It has been some time since I have last spoken to you. I have missed you immensly, but never knew that I did. You see, I have spent the last several years thinking that I am invinsible when it comes to pain. I didn't need you. I'm much stronger than that...much stronger than I thought you would ever be.
And so last Saturday when my knee started hurting I once again thought I could endure the pain. I didn't need you...remember I am stronger than you. And so, I hobbled to the Halloween party on Saturday night...and sat on the couch all night and pretended like I was dressed up as a couch potato...and that night when I had to go home and climb the stairs...I took them one at a time...literally, one foot on the stair and then the other foot and then one foot, then the other foot...and so on....and Sunday I woke up feeling refreshed and renewed and invinsible (with no drugs taken!) Until that Sunday afternoon t-ball game where I tried to pretend like I was 7 and not 29 and that I could run the bases...in my birkenstocks...and the pain came back...stronger...more intense...i could hardly stand, much less walk. And by Monday morning, my legs were sticks. There was no movement between my hip flexors and my feet. Everything was stiff and every time my heel hit the ground i felt shooting pains from my ankles to my thighs, in both legs now. I was miserable. My 2 minute walk into work took me almost 15 minutes. Once I reached my desk, the thought of even having to walk to the bathroom made me cringe with pain. At lunch, I decided to go home and sit on the couch and hope and pray that the pain went away.
And that is when I decided to relinquish all of myself to you. Two 25mg Advils....the pain finally outweighed my defiance of drugs...I had succumb to the mercy of the anti-inflammatory. And within 30 minutes of popping those 2 little pills, I was in heaven...no pain...I sprinted back to my car...back to the office...up and down the halls. I was walking on air...on top of cloud 9. Pain? What stinkin' pain? I was invinsible!

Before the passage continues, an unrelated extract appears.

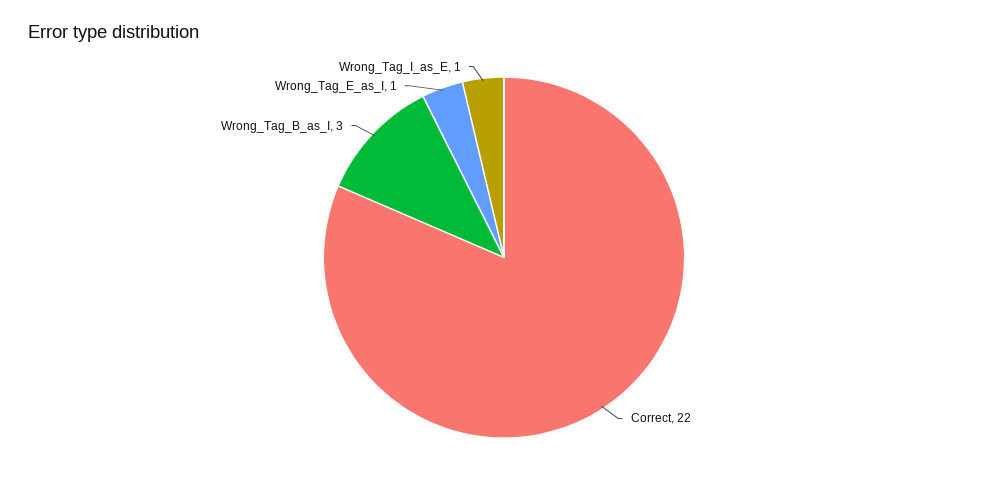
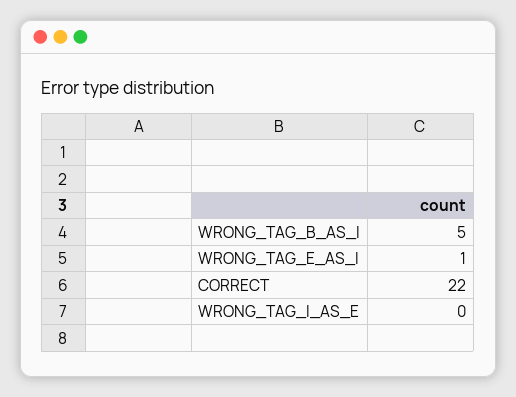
Wrong_Tag_B_as_I: 3 -> 5
Wrong_Tag_I_as_E: 1 -> 0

I decided that with your help I could keep up with my schedule. I could run 4 miles....because I had no pain. And I did. I ran like the wind (okay, so it was more like a slow breeze but you know what I mean) and I felt like a champion. When I was through with my run, I took two more of those rust colored beauties and I am happy to report that this morning, I feel absolutely no pain. I can bend my knees and walk with no effort and feel like the champ that I am. And I owe it all to you...my friend...my bottle of Advil. Thank you for being there during my time of need and I hope that one day I can repay the favor. I don't know how or when, but I can promise you that you will be rewarded for you good deeds.
Thanks again for all you have done!
P.S. Please thank your friend, ice, as well. You two make a great team. Keep up the good work!